Windows open, the beginning of June, it already feels like summer. Marta has fallen asleep in the armchair next to Viberti, her head lolling, her mouth partly open. The TV is on, there’s the news, but as soon as he saw his mother dozing off, Viberti turned off the sound. They’d eaten together, Giulia had dropped by to say hello, and now Angélica is tidying up in the kitchen.
It could be a peaceful evening, he could wait another ten minutes and then get up and wake his mother with a kiss on the forehead, and offer to take her to bed (it’s not good for her to sleep in a chair). Or he could ask her if she feels like venturing out for a stroll around the block, the weather is so mild. He could also leave the living room quietly and ask Angélica to wake his mother in ten minutes, run off without saying goodbye since his mother wouldn’t notice his absence in any case.
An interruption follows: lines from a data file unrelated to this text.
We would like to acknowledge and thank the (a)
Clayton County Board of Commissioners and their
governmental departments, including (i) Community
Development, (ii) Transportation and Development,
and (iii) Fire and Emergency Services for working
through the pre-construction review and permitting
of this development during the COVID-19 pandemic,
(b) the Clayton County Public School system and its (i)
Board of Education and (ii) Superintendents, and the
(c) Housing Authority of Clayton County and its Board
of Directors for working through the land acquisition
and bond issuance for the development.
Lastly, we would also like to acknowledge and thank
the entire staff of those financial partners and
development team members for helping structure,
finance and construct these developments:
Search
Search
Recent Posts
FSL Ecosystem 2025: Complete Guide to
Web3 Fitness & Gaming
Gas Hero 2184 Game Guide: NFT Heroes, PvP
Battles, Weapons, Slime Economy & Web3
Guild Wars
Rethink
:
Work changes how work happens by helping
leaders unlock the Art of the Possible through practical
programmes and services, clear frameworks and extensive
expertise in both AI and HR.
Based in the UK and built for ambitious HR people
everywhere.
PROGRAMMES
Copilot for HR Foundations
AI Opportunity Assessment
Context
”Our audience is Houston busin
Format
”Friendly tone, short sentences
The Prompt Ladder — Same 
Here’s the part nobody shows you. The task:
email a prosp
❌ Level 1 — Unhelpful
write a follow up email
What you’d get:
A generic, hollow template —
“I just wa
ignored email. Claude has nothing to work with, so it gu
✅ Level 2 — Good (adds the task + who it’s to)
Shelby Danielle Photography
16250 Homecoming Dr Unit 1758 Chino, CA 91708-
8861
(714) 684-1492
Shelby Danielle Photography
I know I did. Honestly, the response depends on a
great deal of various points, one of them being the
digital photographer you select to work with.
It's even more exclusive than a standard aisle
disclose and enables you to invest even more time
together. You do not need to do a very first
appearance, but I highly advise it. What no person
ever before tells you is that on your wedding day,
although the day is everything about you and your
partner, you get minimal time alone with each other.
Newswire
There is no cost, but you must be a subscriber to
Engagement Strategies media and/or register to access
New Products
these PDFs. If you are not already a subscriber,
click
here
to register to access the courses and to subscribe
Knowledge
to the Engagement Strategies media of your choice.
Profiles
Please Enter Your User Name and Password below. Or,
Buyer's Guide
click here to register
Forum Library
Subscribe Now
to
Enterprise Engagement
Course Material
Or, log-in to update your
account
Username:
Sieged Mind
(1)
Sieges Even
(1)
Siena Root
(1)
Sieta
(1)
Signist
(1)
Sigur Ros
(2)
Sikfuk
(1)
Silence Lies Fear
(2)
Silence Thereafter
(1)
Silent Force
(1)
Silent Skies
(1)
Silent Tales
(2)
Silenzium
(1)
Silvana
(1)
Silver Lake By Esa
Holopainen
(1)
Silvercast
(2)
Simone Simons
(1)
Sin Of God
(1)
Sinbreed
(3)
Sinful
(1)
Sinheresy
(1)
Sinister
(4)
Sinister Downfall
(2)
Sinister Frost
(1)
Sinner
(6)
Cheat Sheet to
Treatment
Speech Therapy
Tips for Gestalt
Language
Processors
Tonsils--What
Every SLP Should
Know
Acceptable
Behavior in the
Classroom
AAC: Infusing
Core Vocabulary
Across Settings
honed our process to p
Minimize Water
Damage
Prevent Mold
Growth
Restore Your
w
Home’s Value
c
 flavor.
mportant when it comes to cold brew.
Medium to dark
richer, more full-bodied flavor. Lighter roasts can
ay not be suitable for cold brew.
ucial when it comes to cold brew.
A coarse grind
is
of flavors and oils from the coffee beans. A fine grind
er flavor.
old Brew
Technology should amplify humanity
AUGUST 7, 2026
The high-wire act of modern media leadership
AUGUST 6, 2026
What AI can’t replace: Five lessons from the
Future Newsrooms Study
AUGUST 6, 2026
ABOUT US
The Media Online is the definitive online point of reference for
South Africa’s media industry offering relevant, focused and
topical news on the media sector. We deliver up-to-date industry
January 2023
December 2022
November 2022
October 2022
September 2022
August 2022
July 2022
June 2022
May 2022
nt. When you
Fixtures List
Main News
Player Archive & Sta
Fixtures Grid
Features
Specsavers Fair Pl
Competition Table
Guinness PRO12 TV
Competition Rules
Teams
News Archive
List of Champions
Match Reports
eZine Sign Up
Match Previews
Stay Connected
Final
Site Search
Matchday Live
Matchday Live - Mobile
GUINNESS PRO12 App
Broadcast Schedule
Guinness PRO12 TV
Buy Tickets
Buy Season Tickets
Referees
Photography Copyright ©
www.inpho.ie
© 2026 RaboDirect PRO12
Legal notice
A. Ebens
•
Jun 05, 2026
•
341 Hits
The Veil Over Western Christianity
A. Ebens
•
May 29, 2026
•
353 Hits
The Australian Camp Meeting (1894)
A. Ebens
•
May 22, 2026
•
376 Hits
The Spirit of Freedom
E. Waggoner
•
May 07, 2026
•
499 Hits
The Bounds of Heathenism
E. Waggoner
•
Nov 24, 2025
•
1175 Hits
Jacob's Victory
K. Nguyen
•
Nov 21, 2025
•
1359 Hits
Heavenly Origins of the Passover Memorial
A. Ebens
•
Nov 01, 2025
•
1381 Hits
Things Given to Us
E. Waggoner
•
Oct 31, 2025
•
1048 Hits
He could go up to his apartment and listen to some music, straighten up the house and his head, think calmly about the situation he’s created with Cecilia, make some decisions before submitting, as usual, to those of others. He could, but the phone in his pocket starts ringing.
Cecilia’s name flashes on the display. Viberti answers, speaking softly even though his mother can’t hear him.
Cecilia’s voice is pained, though she’s not crying, she’s not frantic. She says she heard about Viberti’s meeting with the child, they’re back home now, she asks him how he thought he was. Viberti replies that he thought he was doing just fine, that Mattia absolutely remembered him, even if he thought he was a cook. “I don’t know if he was teasing me, but I don’t think so, I think he really thought I was one of the cooks on the ward, because two years ago I always showed up at lunchtime.” Cecilia pretends to be amused and pleased, she talks to him with the familiarity, affection, and intimacy with which you talk to an old friend, a person you rely on and from whom you expect support. And Viberti feels a chasm open up in his chest, in place of his heart there’s a black hole that is collapsing, swallowing up the universe around him, because he realizes that Cecilia knows everything.